Saturday, July 29, 2017

"Dunkirk"

                                                                         

You don't watch Dunkirk as much as you witness it.  There is no way Christopher Nolan's film can be called anything less than impressive.  It is a tremendous technical achievement, a film that is staggeringly well put-together.

But as a film, Dunkirk is a little like Titanic if the movie began and ended in the last reel and cut out all the stuff about Jack and Rose.  It's like Star Wars if the Death Star battle went on for two hours and did away with the plot.

In that way, Dunkirk is an apotheosis of big-budget cinema: an important, commercially successful filmmaker has convinced a studio to release a filmmaking experiment, one that does away with conventional notions of storytelling and character development in favor of editing, sound mixing and mise-en-scène.

There are recognizable actors in the film (Kenneth Branagh, Cillian Murphy, Mark Rylance) but they aren't given the opportunity to blossom into characters.  Tom Hardy spends almost all of his screen time mumbling behind a face mask (a Batman in-joke?), while the younger cast members are interchangeable, as if Nolan intended for the audience to be confused about who's who.

Even dialogue is treated as disposable -- there are long, long scenes in Dunkirk where the characters are speaking but their words are vaguely incomprehensible.  Nolan, perhaps, wanted to extend the you-are-there gut-punch of Dunkirk to these scenes, to place the viewer into the midst of battle so fully that there's constant confusion that is not helped by only occasionally being able to hear what others are saying.

The end result is that Dunkirk is only intermittently engaging as a drama, even while it is almost always fascinating to watch as a piece of filmmaking.  As almost every article about the film makes a point of relating right up front, Dunkirk was shot on 65-millimeter film and in 65-millimeter IMAX by a director who refuses to allow cell phones on his sets, and the very fact that we know those things and they get reported explains quite a bit about the film as a whole: this is, first and foremost, a technical achievement.

Directors like Alfred Hitchcock, Steven Spielberg and Martin Scorsese built their careers upon crafting jaw-dropping sequences that defined their films -- think of the boxing scenes in Raging Bull, the shark attack in Jaws or the shower scene in Psycho.  The indelible marks of those tightly constructed moments resonated through the entire film -- and through entire careers.  Nolan takes that one step further and creates in Dunkirk a full-length sequence.  Every shot matters, every moment is impeccably constructed.

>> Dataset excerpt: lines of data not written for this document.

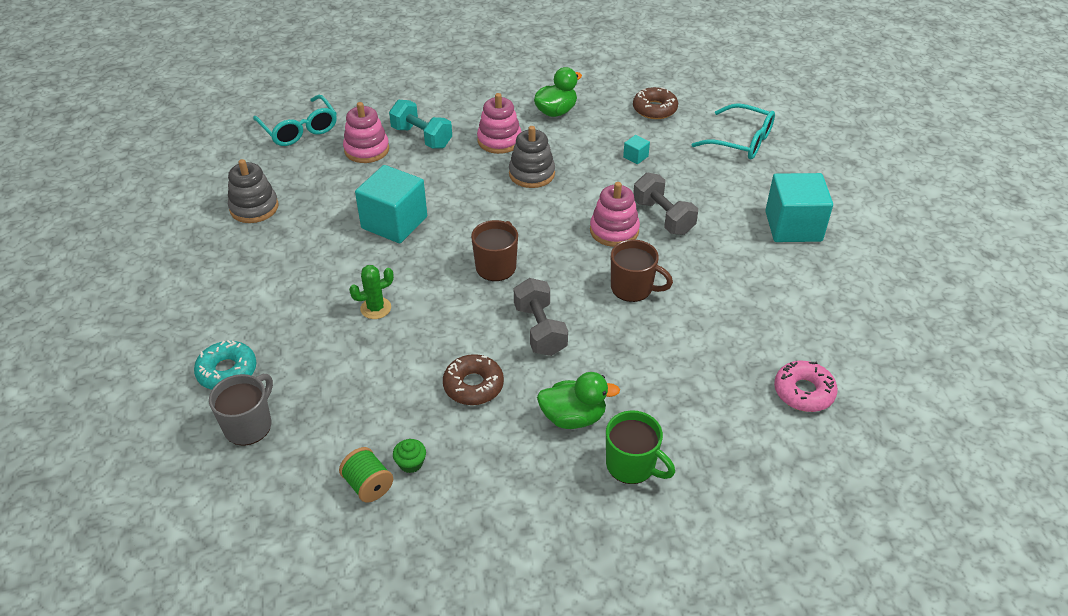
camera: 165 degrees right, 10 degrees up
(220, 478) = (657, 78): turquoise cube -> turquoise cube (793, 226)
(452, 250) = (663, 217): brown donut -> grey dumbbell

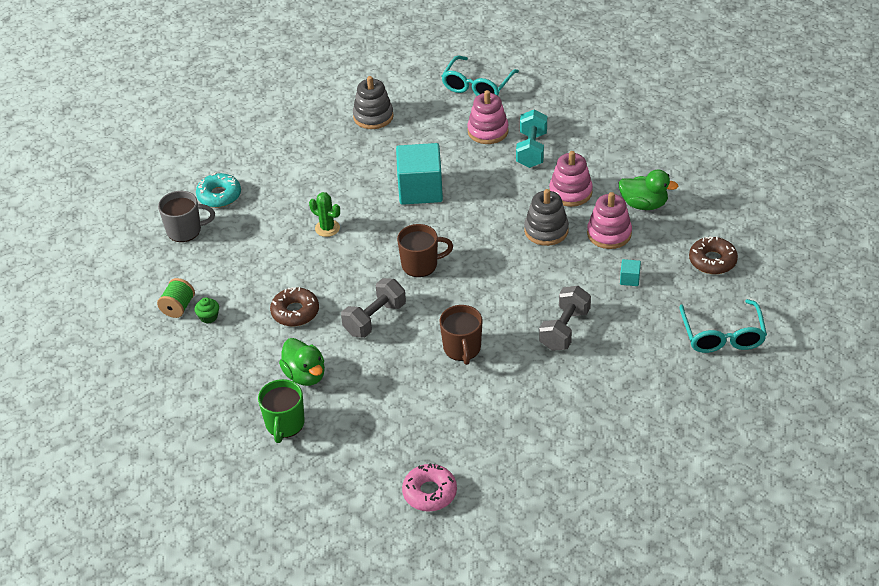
camera: 60 degrees right, 0 degrees up
(614, 231) = (520, 309): pink stacking toy -> pink stacking toy (609, 234)
(793, 226) = (630, 415): turquoise cube -> none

But when the whole film is "the moment," how do you know what the moment means?  Dunkirk begins and ends mid-scene, with little connective tissue.  It has a terrific construct of telling the movie from three different chronological perspectives, but that proves to be as much a technical feat as anything else.  There's really no reason to tell the story this way, except that it is a wonderful trick.

Every moment of Dunkirk is like a tightly wound gear that's ready to spring.  Even Hans Zimmer's score keeps pulsing and pulsing and pulsing but never quite reaching a crescendo: Like the movie itself, it's all just very loud.

The pity of all of that is that buried within the technological marvel of the movie is a stirring and heartbreaking story.  For all it gains in visceral impact (which is a lot), Dunkirk loses in humanity.  Leaving the audience simultaneously exhausted by its relentless intensity and perplexed by its insistence on telling its tale in ways that are neither linear nor conventional, Dunkirk fully engages -- even overwhelms -- the senses, just not the emotions.